It's Thanksgiving morning, and the kitchen table is covered with familiar and familial lists. On one page is scribbled the menu that keeps evolving even while it remains as recognizably ours as the lemon pie. On the second page are names and place cards that also have evolved while remaining as recognizably ours as my grandmother's china.
These days our family lives as close as next door and as far away as California. Our children and grandchildren have become part of the great Thanksgiving migration. They have joined the 37 million Americans who travel home for the holidays.
My husband and I don't bring in the harvest, we bring in the family. Indeed, in a country where food is plentiful and family often scattered, the most American of holidays is now less about the feast on the table than about the bumper crop of people around it.
I no longer take this holiday migration for granted. I remember the AT&T ads that encouraged people to "reach out and touch someone." Our generation learned to touch by touch tone. We were sold on the notion that a phone call is nearly as reassuring as a hand. Now we hardly notice how the languages of emotion and technology have been entwined. We "keep in touch" via cell phones. We "connect" over the Internet. We "see" each other over videophones.
Technology has made it easier -- and perhaps more likely -- to live apart. So we create more and more technological fixes for the human fix we are in: distance from people we love.
For weeks, I've carried around a story about some researchers at Carnegie Mellon who have created a high-tech long-distance embrace. Their robotic pillow in a humanoid shape is designed, they tell us with a straight face, to provide older people with emotional support. It's called "The Hug."
A far-away granddaughter can use her "Hug" to dial up grandpa's "Hug." When the two connect, thermal fibers vibrate and radiate heat, and the hug is passed from one generation to the next. And if one person is not home, they can even leave a hug message.
How many researchers, how many hours in the lab, how many grants did it take to transform a hug into a product called "The Hug"? Who decided that the demand for touching so exceeded the supply that hugging needed to be outsourced?
I have read as well of robotic dogs and babies used in nursing homes as "companions." Are these sorry artifacts of our time, telling us that caring humans are in such short supply that we must find their robotic replicas? Are people as susceptible as the woman in Steven Spielberg's movie "A.I.," who wrestles with her emotional connection to a robotic child?
Sherry Turkle, MIT's guru on technology and the self, calls "The Hug" a "wake-up call." It suggests, she tells me, "that somehow you can communicate your touch, your caress, remotely to a person on the other end. It makes dramatic the question why is it so hard to maintain contact with loved ones. And do we really think that a touch that simulates your touch is an expression of our human spirit? Or is it a cheapening?"
I do not think Americans will invite holograms of cousins for turkey dinner anytime soon. Nor will "Hugs" win a place at the family table. But when we're sold on so many technological replacement parts for so much of our humanity, we have to stop and celebrate the irreplaceable human longing to be together.
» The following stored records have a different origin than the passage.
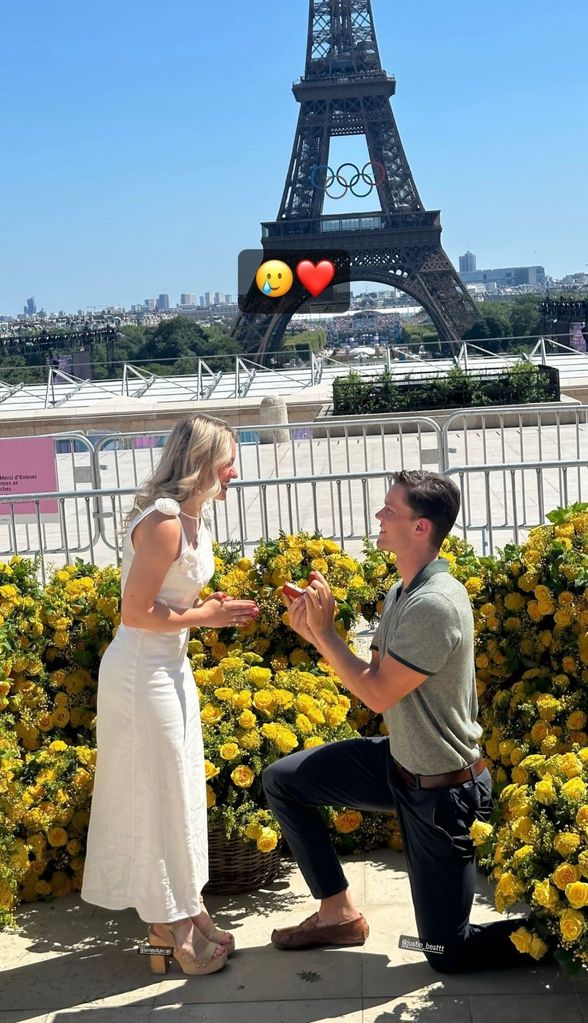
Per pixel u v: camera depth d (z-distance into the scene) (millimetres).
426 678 3324
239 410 23953
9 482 12344
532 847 3193
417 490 3375
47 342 78125
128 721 3559
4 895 3787
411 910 4055
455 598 3344
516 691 4613
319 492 14352
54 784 4281
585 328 59250
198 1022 3367
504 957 3545
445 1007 3371
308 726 4332
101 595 5078
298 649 5199
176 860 3635
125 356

This is what strikes me this Thanksgiving. Our most restless of nations has the get-up-and-go to go home. We do not phone in Thanksgiving or e-mail family reunions. We spend more for tickets than turkey. Despite the best scientific efforts, 37 million travelers have no illusions about the difference between the virtual and real.
In our home, a family that ranges in age from 1 to 90, from high chair to wheelchair, will crowd around a table where we do not have to reach out in order to touch.